# [Exercise objective]
In the records below, which lines include "lägger"? Copy them.

# [Records for the exercise]
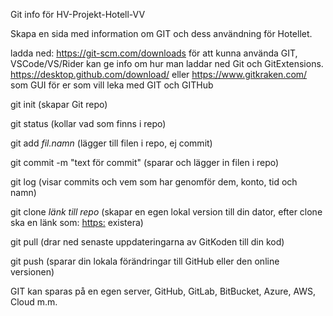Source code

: Git info för HV-Projekt-Hotell-VV

Skapa en sida med information om GIT och dess användning för Hotellet.

ladda ned: https://git-scm.com/downloads för att kunna använda GIT, VSCode/VS/Rider kan ge info om hur man laddar ned Git och GitExtensions.
https://desktop.github.com/download/ eller https://www.gitkraken.com/ som GUI för er som vill leka med GIT och GITHub

git init (skapar Git repo)

git status (kollar vad som finns i repo)

git add _fil.namn_ (lägger till filen i repo, ej commit)

git commit -m "text för commit" (sparar och lägger in filen i repo)

git log (visar commits och vem som har genomför dem, konto, tid och namn)

git clone _länk till repo_ (skapar en egen lokal version till din dator, efter clone ska en länk som: [https:](https://github.com/MD-HV/HV-Projekt-Hotell-VV.git) existera)

git pull (drar ned senaste uppdateringarna av GitKoden till din kod)

git push (sparar din lokala förändringar till GitHub eller den online versionen)

GIT kan sparas på en egen server, GitHub, GitLab, BitBucket, Azure, AWS, Cloud m.m.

# [Written solution]
git add _fil.namn_ (lägger till filen i repo, ej commit)
git commit -m "text för commit" (sparar och lägger in filen i repo)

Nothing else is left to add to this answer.